1945—entered law school at the University of Havana. Became involved in student movements focusing on nationalism, anti-imperialism, and reform.
1947—joined an international effort to overthrow dictator Rafael Trujillo of the Dominican Republic (responsible for the massacre of 30,000 Haitian migrants). The effort failed miserably.
1948—returned to Cuba. Badly beaten in protests over the killing of a student by the government. Joined Partido Ortodoxo, a nationalist and anticommunist party. Planned to run as an Ortodoxo Party candidate for the Cuban parliament prior to the coup by Batista.
1948—traveled to Colombia at the time of the political assassination of leftist leader Jorge Gaitan.
1948—marries daughter of the lawyer for United Fruit. Became very focused on the enclave, preferential, and profitable status of United Fruit (despised “company town” which divided the residents from the U.S. from the Cubans).
Fulgencio Batista (military leader and dictator)
1933. Led military coup
1940-44. Elected President (ironically, with the support of the fledgling Communist Party)
1952. Batista ran again for the presidency. In a three-way race, Roberto Agramonte of the Ortodox Party led in all the polls, followed by Dr. Carlos Hevia of the Autentic Party. Batista's United Action coalition was running a distant third. On March 10, 1952, three months before the elections, Batista staged a coup and seized power. He ousted outgoing President Carlos Prío Socarrás, canceled the elections, and took control of the government as "provisional president." Shortly after the coup, the United States government recognized his regime.
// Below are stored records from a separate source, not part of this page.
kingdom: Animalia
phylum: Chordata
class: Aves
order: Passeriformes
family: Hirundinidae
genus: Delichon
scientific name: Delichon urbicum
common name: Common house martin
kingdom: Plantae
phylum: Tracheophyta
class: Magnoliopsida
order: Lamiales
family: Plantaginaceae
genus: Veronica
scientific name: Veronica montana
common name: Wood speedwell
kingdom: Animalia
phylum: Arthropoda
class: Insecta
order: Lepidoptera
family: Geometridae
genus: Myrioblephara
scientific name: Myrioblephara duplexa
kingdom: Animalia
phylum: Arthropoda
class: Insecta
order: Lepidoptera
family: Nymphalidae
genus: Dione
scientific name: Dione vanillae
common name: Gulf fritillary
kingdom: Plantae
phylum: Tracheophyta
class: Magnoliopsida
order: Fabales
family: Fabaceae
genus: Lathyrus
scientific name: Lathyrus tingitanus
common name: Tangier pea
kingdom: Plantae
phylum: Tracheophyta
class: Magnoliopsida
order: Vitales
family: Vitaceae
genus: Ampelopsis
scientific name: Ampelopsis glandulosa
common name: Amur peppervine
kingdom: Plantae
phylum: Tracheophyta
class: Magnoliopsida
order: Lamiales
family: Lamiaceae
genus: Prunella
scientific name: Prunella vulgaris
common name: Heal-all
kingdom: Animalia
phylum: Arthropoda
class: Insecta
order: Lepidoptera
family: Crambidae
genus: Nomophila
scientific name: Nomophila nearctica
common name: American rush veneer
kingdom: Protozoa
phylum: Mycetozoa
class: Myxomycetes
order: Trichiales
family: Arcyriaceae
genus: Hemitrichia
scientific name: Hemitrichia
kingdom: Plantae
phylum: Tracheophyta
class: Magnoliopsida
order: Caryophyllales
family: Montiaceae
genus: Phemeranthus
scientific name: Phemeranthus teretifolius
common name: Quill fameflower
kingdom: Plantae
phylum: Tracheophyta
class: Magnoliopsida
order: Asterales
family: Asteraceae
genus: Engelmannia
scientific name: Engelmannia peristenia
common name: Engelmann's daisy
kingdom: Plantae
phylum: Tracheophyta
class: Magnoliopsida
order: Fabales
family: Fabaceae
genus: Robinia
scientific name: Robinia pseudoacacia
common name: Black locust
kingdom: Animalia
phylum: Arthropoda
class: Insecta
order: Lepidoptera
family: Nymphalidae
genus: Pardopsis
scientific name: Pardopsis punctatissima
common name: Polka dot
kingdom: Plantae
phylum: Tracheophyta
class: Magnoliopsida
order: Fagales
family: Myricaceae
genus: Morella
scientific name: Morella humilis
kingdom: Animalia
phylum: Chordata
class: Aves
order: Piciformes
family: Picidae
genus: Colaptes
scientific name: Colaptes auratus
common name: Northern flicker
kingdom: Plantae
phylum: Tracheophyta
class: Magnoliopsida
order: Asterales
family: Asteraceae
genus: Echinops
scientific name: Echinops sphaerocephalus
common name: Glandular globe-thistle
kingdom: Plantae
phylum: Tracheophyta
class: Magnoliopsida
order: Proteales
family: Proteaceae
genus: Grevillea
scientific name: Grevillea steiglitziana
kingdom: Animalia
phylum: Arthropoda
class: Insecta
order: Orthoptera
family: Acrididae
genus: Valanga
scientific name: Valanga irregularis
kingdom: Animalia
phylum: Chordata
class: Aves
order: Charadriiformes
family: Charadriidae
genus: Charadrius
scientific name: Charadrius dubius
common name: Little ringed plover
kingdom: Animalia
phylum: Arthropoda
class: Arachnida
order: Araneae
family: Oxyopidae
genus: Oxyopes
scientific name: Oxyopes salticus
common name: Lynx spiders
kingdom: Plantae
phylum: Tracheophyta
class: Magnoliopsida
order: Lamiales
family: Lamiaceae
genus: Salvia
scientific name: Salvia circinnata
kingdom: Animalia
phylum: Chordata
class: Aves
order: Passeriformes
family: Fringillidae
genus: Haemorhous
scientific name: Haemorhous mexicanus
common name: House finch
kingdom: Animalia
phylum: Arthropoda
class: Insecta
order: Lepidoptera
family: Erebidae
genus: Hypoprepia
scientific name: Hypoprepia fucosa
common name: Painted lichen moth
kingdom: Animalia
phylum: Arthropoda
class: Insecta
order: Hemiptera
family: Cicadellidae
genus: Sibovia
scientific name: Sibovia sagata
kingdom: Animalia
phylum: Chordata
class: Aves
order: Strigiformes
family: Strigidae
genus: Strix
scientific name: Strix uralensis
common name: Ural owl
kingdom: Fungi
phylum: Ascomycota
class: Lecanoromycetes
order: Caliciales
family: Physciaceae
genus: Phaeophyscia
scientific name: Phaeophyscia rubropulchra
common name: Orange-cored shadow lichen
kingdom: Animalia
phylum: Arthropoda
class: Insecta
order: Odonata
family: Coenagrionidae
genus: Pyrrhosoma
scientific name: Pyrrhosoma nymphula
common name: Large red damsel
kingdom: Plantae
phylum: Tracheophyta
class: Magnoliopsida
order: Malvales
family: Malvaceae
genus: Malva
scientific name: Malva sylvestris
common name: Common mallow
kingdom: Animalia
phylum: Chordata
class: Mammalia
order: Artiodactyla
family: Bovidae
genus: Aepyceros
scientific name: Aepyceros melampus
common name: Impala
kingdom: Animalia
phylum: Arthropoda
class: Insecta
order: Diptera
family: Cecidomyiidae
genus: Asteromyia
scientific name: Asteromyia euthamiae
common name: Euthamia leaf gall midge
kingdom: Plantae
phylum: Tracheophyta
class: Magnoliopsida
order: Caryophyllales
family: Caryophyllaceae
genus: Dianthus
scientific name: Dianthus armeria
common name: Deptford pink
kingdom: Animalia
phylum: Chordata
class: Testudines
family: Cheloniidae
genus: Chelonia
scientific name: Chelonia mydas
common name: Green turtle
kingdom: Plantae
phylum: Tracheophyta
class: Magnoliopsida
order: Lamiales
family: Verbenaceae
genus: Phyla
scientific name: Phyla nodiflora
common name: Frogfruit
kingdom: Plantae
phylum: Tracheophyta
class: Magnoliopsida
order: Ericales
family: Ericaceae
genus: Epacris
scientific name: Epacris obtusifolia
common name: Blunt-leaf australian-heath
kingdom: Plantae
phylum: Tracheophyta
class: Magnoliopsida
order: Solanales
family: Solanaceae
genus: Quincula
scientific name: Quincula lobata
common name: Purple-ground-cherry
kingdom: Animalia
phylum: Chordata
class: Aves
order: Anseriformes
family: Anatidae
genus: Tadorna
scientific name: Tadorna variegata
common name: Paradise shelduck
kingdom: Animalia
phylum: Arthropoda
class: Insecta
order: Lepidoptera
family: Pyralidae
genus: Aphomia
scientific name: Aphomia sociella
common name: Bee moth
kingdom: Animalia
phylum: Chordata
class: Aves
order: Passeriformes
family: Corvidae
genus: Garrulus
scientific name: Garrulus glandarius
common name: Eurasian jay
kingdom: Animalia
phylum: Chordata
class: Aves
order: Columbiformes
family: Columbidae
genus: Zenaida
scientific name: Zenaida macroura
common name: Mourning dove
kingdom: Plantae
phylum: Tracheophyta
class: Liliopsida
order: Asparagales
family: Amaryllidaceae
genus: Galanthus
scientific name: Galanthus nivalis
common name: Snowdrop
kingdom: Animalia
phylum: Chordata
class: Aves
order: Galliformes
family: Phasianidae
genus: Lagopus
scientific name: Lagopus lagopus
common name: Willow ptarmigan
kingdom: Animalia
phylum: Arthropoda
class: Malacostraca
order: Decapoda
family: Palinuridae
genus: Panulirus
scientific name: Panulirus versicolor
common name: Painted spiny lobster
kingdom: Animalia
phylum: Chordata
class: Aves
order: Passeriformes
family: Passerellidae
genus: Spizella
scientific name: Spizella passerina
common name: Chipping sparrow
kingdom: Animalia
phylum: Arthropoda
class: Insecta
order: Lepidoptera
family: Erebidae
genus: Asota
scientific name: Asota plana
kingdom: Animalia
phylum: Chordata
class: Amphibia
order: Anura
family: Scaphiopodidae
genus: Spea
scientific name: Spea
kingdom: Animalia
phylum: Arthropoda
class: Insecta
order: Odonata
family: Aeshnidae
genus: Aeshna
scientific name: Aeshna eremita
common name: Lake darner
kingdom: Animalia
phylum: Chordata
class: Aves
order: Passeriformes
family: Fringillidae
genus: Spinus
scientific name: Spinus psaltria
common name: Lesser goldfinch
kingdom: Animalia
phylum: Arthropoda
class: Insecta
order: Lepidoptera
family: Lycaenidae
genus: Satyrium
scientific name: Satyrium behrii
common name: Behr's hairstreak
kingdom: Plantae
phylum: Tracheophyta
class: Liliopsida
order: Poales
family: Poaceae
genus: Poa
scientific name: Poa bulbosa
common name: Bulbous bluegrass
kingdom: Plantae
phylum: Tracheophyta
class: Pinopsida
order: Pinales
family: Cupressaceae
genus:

1952—Castro nominated as a candidate for the House of Representatives, and put all his energies into the election (which was cancelled by Batista). Castro brought several cases against the Batista dictatorship (with no success).
1952—Castro establishes “The Movement,” which includes a military wing.
July 26, 1953—Castro and some 150 followers attacked the Moncada Barracks (with a much smaller group planning an attack on the Bayamo Barracks). The attacks fail miserably. Castro had contacts with the Communist Party (his brother, Raul), but not embrace it. Many were killed or captured during the attacks, and the remainder were killed or captured in the days after the attacks.
September 21, 1953—Castro (and brother Raul) and many other “leftists” not involved in the attacks were put on trial. Castro argued during the trial that they were justified in their effort to overthrow Batista—that the Castro forces were the protectors of the Cuban Constitution, which had been grossly violated by Batista. Information regarding the torture of those standing for trial with Castro was exposed.
October 16, 1953—Castro is sentenced to 15 years. At his sentencing, he delivers his famous “History Will Absolve Me” speech (lasting five hours). In essence, he defended his actions and said he was committed to the reinstatement of the 1940 Cuban Constitution (democracy and civil liberties), land reform, and labor rights. Condemn me. It does not matter. History will absolve me.
1953-54—In prison, Castro organizes the “July 26 Movement.”
1954—To diminish opposition to fraudulent elections, Batista grants amnesty to Castro and other imprisoned followers. Castro organizes opposition once free in Havana.
July 7, 1955—Fearing for his life, Castro flees Cuba for Mexico (along with Raul and a small number of other followers). They meet Ernesto “Che” Guevara (Argentine medical student and converted revolutionary) and Alberto Bayo (exiled leader in the Republican--or anti-fascist--side during the Spanish Civil War against Franco).
November 25, 1956—Castro and 80 followers set sail from the Mexican state of Veracruz for Cuba in a run-down and over-crowded yacht (the Granma, later the name of the state newspaper in Cuba).